Cussler and Blackwood's second adventure in the Fargo series is roughly on a par with the first - a blight on the Cussler name, and if he keeps putting his name on these mediocre efforts they will seriously damage his reputation as 'grandmaster of adventure'.

This story sees married adventurers Sam and Remi investigate a submerged bell, which leads them on a preposterous Aztec treasure hunt trailed by agents of the Mexican government. The plot, while bearing resemblance to Cussler's frequent alternative history theme, is poorly executed and relies on pilot coincidence upon coincidence to solve the puzzle.

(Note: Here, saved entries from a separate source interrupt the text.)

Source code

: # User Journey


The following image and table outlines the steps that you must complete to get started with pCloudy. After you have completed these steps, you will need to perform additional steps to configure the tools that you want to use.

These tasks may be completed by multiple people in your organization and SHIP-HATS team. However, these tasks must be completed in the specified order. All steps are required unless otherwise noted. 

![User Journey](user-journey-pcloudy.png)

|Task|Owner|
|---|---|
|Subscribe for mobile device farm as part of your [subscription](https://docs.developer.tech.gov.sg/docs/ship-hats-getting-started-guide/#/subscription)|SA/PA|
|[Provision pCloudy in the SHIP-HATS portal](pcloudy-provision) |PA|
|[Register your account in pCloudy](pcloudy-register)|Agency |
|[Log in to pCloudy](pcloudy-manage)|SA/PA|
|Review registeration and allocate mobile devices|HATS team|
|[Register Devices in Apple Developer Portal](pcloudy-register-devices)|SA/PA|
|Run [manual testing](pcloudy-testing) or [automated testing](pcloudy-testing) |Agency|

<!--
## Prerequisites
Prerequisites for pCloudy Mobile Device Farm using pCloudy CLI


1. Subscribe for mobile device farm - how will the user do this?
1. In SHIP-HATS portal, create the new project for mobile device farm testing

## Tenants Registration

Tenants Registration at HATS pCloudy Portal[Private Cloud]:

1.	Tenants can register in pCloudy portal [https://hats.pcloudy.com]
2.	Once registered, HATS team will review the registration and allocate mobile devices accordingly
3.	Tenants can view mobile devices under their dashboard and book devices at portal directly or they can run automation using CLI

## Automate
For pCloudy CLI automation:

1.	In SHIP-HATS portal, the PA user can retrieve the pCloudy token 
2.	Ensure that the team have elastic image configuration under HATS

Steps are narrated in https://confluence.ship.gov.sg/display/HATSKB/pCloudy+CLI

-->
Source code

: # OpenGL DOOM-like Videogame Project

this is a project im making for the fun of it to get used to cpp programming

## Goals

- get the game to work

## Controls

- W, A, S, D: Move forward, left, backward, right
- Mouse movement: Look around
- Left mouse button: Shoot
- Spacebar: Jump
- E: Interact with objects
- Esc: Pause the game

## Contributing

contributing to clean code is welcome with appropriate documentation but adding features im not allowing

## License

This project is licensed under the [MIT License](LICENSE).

The narrative moves slowly at first, spending much of the first half in a strange diversion that almost seems like it has been added just to pad out the length. From halfway though the pace picks up rapidly and accelerates to a point near the end where what should be a tension filled 24 hours is reduced to a couple of pages.

Stylistically too, the direction switches suddenly halfway, from purely narrative to one punctuated by hard to see illustrations of documents relevant to the story.

The main characters are still weak. Their rapport, while probably designed to make them feel more like a couple, seems fake and cheesy, and their background and wealth is just unbelievably fantastic to the point where it interferes with the suspension of disbelief. The minor characters and indeed the bad guys are barely fleshed out at all, with the exception of Selma, who is nevertheless still a stereotype.

Overall, there is still a good concept behind the novel - I'm just disappointed with the execution and feel that this story could have made a much better story if the Cussler of old had written it to star Dirk Pitt.